= Your task =
Look through the material below for "jump". Copy every line that contains it.

= Recorded information =
+++++
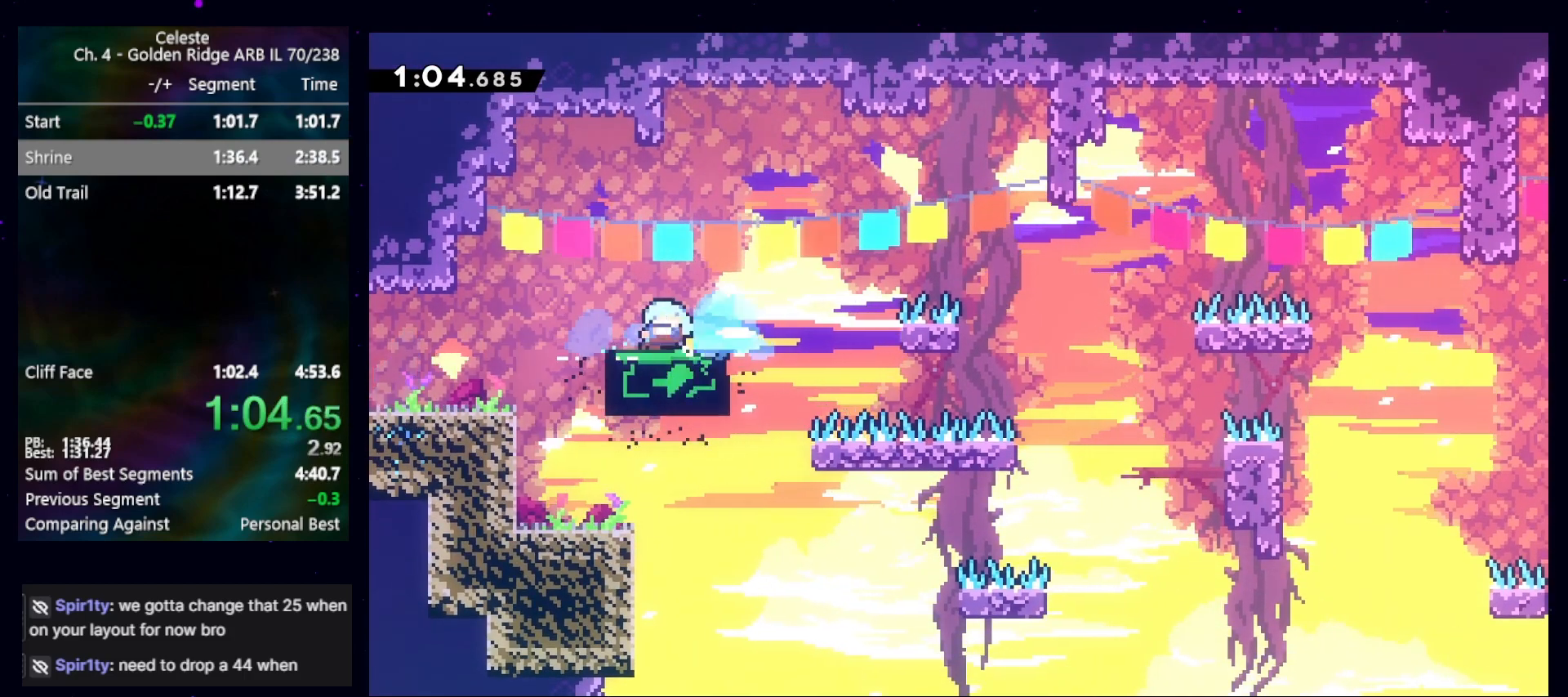
{"keys": ["down", "right"], "events": [[100, "demo", "down"], [233, "demo", "up"], [333, "jump", "down"], [433, "cb", "down"], [500, "cb", "up"], [500, "down", "down"], [500, "jump", "up"]]}
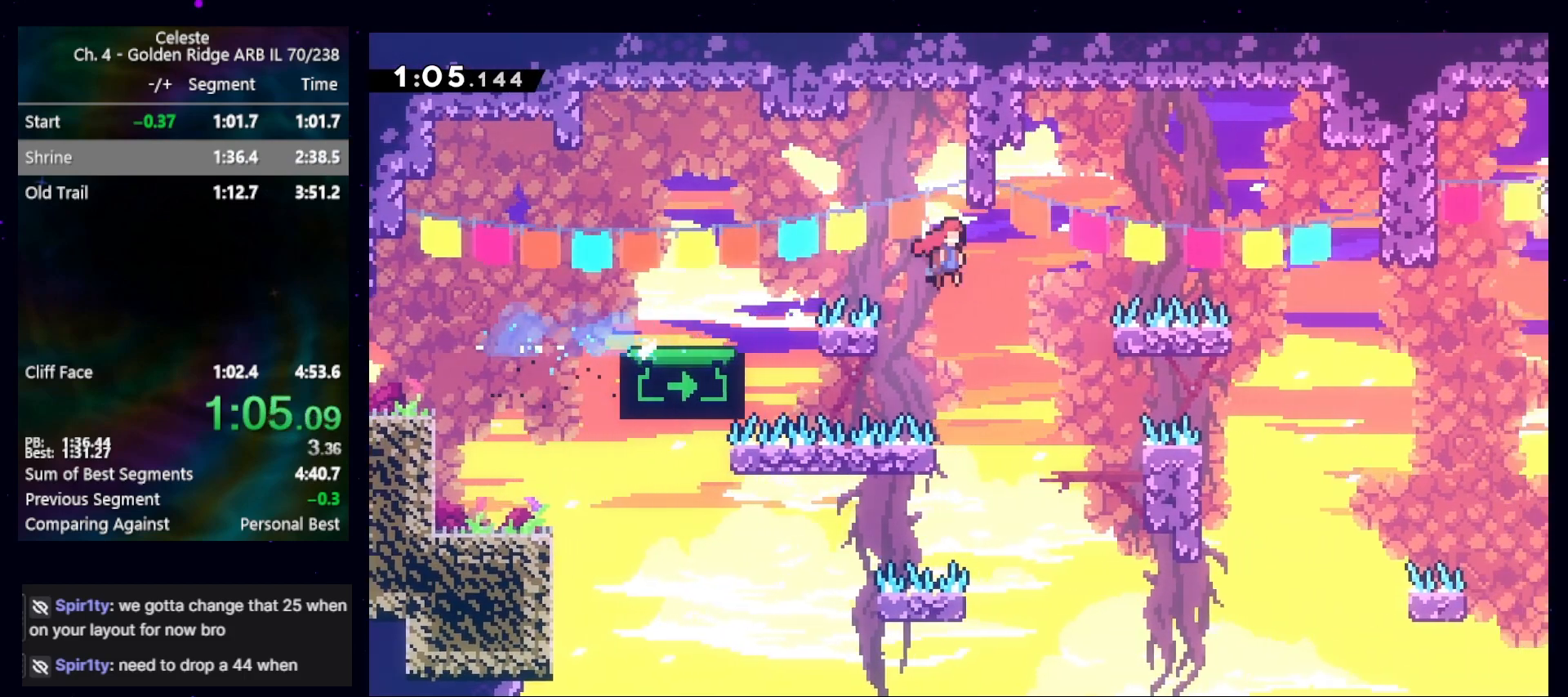
{"keys": ["right"], "events": [[467, "down", "up"]]}
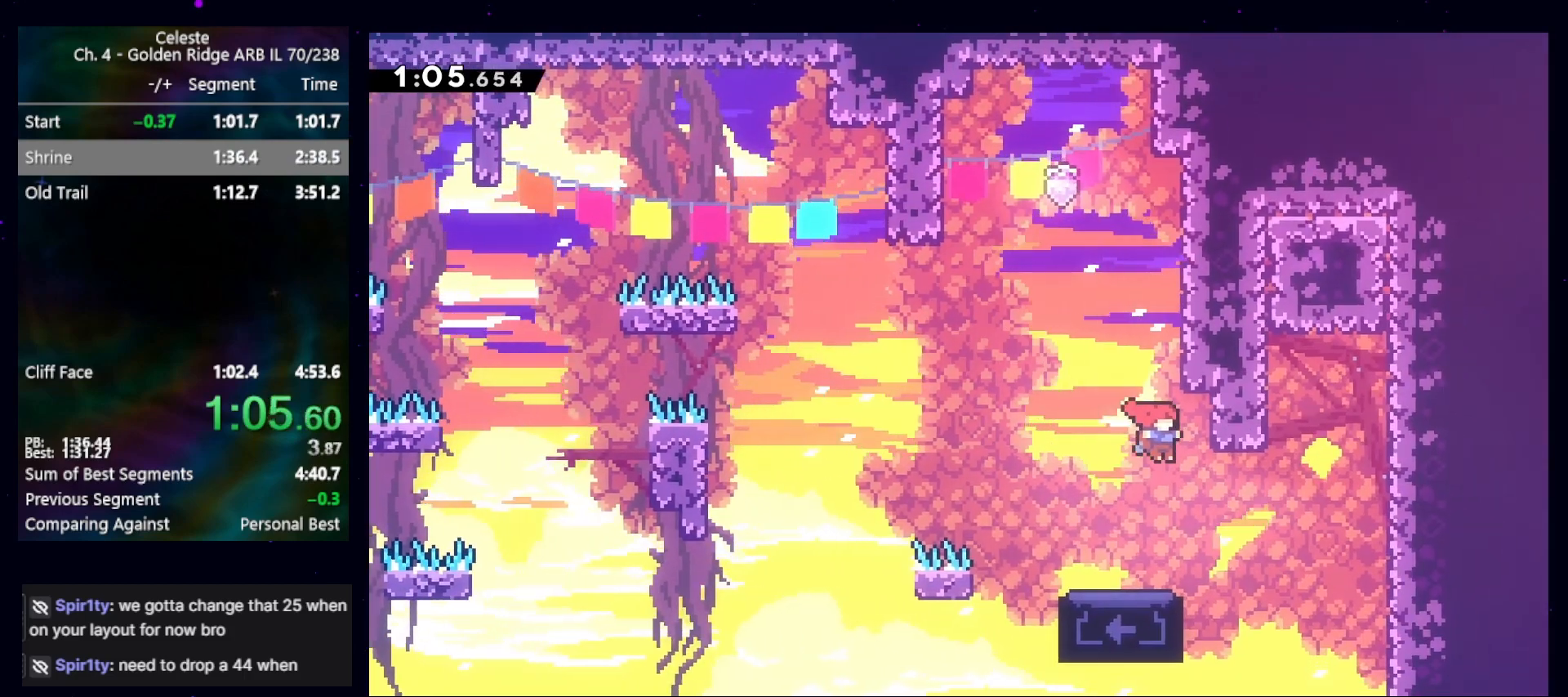
{"keys": ["grab", "jump", "right"], "events": [[200, "grab", "down"], [300, "jump", "down"], [400, "jump", "up"], [433, "jump", "down"]]}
+++++
= Answer to this problem =
{"keys": ["down", "right"], "events": [[100, "demo", "down"], [233, "demo", "up"], [333, "jump", "down"], [433, "cb", "down"], [500, "cb", "up"], [500, "down", "down"], [500, "jump", "up"]]}
{"keys": ["grab", "jump", "right"], "events": [[200, "grab", "down"], [300, "jump", "down"], [400, "jump", "up"], [433, "jump", "down"]]}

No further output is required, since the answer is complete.